* DATA SUPPLIED *
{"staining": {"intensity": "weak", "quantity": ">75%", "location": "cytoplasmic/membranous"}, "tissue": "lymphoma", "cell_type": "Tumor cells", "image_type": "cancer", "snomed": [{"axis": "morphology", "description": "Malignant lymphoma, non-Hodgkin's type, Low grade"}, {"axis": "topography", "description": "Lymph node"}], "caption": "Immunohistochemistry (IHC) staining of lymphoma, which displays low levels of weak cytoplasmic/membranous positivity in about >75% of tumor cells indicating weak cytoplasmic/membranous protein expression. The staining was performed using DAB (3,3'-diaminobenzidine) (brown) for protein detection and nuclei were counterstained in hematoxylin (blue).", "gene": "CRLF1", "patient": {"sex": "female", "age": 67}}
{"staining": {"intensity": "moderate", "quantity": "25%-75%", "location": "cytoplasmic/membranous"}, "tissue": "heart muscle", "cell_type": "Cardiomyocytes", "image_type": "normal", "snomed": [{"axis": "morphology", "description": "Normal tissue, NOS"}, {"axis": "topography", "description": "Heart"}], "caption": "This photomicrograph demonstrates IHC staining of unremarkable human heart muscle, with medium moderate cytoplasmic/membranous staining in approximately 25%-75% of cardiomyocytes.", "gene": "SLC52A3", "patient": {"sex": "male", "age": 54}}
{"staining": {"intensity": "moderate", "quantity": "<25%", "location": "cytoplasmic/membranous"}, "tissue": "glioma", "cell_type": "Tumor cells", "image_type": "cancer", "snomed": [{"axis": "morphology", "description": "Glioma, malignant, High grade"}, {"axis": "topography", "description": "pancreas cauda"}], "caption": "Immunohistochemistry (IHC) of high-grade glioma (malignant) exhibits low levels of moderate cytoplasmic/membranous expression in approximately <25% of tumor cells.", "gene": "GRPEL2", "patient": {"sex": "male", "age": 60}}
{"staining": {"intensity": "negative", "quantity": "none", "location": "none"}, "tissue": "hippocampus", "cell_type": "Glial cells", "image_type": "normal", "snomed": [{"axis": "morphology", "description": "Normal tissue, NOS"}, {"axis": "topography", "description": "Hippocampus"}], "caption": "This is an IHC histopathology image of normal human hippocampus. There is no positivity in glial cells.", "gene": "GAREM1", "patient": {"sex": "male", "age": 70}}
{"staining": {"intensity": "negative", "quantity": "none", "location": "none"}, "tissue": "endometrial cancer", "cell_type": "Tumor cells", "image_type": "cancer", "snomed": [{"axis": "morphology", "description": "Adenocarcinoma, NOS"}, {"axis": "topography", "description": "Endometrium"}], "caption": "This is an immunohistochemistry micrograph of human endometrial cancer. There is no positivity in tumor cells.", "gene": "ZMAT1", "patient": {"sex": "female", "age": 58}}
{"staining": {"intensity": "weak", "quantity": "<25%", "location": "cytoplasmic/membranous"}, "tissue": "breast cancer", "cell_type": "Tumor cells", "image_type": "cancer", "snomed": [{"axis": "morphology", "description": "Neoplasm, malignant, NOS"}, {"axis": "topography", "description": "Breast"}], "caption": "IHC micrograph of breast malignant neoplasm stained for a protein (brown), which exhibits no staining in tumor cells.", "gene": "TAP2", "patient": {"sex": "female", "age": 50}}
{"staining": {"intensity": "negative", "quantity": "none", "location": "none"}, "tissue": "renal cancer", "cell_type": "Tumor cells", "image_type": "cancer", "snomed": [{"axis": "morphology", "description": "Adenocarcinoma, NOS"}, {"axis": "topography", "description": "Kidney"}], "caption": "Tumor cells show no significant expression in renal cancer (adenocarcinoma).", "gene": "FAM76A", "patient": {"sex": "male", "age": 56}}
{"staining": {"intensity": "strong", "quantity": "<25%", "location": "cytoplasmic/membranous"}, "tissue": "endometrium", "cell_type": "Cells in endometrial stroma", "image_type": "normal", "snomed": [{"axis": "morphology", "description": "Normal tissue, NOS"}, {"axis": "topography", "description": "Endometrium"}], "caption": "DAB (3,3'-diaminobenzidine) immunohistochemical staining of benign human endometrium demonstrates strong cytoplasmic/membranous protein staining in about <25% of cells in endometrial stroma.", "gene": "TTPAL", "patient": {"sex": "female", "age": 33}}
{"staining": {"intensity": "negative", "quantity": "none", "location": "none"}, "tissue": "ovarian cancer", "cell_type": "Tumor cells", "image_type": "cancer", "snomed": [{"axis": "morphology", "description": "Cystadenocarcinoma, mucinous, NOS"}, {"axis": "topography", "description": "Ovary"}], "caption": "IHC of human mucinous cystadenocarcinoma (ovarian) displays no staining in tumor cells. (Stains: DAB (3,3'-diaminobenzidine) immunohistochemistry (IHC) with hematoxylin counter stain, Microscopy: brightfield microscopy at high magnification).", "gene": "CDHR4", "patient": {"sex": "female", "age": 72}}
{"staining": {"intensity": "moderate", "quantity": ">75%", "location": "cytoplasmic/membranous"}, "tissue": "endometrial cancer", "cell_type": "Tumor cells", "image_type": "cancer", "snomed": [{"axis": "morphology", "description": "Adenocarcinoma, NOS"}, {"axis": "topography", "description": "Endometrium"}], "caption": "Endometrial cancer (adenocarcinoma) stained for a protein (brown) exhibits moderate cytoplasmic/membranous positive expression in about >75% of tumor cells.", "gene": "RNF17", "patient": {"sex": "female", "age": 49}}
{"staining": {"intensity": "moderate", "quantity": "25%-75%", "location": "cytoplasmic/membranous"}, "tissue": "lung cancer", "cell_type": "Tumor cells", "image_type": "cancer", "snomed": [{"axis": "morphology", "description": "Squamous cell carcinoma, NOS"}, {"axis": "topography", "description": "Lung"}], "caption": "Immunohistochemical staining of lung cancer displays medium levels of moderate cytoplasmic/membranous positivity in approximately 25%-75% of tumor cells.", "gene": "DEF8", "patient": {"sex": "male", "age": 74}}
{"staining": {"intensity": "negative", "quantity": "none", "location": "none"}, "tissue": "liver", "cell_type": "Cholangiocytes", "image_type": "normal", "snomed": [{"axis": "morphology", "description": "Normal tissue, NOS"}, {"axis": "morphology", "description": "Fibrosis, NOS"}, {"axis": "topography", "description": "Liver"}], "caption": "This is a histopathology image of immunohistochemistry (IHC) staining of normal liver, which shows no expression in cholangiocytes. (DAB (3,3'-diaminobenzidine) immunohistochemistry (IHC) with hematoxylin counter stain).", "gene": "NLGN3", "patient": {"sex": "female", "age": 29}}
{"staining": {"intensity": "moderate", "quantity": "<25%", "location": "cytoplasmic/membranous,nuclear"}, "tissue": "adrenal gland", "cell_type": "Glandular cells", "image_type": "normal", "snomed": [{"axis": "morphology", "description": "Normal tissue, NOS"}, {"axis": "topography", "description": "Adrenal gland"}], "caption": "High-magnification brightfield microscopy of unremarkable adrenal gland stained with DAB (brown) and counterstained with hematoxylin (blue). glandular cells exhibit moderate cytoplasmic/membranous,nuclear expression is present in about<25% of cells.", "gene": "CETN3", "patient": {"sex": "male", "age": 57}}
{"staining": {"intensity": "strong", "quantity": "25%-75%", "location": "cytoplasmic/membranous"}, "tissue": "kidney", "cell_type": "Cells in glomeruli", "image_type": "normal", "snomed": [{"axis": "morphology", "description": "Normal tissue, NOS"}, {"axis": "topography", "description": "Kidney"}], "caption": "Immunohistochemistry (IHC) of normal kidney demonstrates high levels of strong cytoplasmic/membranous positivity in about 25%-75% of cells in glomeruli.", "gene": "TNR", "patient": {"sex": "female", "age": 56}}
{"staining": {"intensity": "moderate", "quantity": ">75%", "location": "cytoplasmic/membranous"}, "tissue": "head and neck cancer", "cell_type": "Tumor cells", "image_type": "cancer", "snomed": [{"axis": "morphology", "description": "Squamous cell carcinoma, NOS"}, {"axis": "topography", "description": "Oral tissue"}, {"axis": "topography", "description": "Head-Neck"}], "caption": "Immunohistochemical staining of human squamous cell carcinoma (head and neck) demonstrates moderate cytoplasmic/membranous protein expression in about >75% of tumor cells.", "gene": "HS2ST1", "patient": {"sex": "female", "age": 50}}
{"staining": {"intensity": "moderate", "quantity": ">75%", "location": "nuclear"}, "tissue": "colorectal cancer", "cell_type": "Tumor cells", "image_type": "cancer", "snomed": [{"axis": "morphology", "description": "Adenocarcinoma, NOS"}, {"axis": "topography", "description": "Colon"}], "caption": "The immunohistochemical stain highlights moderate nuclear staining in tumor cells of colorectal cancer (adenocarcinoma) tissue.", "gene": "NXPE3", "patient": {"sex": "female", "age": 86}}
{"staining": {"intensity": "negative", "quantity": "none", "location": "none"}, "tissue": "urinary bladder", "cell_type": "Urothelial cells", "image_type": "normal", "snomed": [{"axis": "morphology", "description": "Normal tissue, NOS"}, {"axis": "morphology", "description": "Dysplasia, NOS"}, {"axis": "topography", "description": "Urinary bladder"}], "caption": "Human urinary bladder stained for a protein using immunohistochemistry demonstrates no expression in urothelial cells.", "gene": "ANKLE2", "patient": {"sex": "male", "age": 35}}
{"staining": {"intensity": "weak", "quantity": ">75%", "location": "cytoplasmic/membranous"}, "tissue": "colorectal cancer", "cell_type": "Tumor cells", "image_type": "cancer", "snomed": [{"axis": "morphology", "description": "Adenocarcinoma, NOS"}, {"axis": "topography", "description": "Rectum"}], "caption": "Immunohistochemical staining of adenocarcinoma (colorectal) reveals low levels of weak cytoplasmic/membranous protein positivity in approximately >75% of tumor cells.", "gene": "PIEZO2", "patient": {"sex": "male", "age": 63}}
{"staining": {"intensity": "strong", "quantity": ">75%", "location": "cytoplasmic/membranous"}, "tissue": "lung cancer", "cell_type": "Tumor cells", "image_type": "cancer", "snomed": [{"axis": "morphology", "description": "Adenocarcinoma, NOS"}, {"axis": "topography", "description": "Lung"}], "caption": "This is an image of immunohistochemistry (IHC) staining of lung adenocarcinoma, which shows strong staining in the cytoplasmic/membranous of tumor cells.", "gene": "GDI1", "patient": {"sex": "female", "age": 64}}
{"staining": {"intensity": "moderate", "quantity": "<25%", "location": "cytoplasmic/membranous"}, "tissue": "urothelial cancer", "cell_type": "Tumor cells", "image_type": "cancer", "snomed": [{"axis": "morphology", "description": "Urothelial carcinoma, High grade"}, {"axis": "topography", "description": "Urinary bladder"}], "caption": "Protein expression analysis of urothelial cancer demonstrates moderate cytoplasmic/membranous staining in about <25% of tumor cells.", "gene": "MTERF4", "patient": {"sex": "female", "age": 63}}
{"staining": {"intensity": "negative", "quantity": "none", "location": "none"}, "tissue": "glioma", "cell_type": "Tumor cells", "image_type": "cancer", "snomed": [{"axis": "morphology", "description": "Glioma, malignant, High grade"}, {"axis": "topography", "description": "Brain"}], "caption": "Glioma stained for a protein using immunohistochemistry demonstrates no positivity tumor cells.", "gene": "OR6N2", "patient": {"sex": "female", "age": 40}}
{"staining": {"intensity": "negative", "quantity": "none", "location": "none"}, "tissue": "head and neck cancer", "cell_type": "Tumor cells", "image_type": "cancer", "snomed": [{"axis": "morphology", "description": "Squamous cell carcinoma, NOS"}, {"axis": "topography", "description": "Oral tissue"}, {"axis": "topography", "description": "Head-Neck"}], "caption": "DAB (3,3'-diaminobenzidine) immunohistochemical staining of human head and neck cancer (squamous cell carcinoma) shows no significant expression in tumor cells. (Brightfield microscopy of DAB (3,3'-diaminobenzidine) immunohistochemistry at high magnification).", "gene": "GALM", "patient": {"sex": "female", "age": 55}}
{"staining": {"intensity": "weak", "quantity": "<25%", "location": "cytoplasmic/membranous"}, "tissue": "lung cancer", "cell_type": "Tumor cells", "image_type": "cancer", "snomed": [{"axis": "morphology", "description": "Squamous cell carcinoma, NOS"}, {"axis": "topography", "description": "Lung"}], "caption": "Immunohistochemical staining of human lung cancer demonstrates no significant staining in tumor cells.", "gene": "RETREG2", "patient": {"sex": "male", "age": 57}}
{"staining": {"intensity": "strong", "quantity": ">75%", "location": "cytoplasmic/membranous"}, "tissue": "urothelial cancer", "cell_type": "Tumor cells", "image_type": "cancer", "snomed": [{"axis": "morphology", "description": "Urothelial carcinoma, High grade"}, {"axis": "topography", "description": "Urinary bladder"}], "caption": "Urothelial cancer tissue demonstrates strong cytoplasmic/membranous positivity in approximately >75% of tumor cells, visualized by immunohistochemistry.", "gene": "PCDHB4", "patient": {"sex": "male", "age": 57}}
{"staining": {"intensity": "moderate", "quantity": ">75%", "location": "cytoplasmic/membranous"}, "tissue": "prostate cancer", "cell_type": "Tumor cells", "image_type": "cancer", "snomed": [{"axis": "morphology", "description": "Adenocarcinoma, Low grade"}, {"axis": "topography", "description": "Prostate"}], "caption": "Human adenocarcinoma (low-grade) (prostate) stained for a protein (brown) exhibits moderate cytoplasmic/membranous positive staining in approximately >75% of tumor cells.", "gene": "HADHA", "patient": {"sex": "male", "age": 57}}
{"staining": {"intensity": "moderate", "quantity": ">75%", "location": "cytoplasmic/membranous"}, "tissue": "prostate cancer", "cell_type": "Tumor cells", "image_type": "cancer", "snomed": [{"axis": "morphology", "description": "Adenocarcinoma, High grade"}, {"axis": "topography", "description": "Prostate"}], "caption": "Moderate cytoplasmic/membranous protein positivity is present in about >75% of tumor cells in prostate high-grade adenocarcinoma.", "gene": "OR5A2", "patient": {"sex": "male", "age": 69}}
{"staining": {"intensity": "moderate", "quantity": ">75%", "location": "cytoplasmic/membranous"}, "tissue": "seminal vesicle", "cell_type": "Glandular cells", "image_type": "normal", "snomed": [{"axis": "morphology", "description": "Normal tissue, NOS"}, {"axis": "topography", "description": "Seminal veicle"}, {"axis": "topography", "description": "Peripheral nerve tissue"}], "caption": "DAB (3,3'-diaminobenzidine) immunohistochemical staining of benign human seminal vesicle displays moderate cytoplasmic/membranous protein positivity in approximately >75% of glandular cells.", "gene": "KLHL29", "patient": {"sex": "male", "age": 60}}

* HOW TO COMPLETE THIS TASK *
From the entries above, extract only the lines running from the one containing "immunohistochemical stain highlights" through the one containing "staining of adenocarcinoma", inclusive.

* FINAL ANSWER *
{"staining": {"intensity": "moderate", "quantity": ">75%", "location": "nuclear"}, "tissue": "colorectal cancer", "cell_type": "Tumor cells", "image_type": "cancer", "snomed": [{"axis": "morphology", "description": "Adenocarcinoma, NOS"}, {"axis": "topography", "description": "Colon"}], "caption": "The immunohistochemical stain highlights moderate nuclear staining in tumor cells of colorectal cancer (adenocarcinoma) tissue.", "gene": "NXPE3", "patient": {"sex": "female", "age": 86}}
{"staining": {"intensity": "negative", "quantity": "none", "location": "none"}, "tissue": "urinary bladder", "cell_type": "Urothelial cells", "image_type": "normal", "snomed": [{"axis": "morphology", "description": "Normal tissue, NOS"}, {"axis": "morphology", "description": "Dysplasia, NOS"}, {"axis": "topography", "description": "Urinary bladder"}], "caption": "Human urinary bladder stained for a protein using immunohistochemistry demonstrates no expression in urothelial cells.", "gene": "ANKLE2", "patient": {"sex": "male", "age": 35}}
{"staining": {"intensity": "weak", "quantity": ">75%", "location": "cytoplasmic/membranous"}, "tissue": "colorectal cancer", "cell_type": "Tumor cells", "image_type": "cancer", "snomed": [{"axis": "morphology", "description": "Adenocarcinoma, NOS"}, {"axis": "topography", "description": "Rectum"}], "caption": "Immunohistochemical staining of adenocarcinoma (colorectal) reveals low levels of weak cytoplasmic/membranous protein positivity in approximately >75% of tumor cells.", "gene": "PIEZO2", "patient": {"sex": "male", "age": 63}}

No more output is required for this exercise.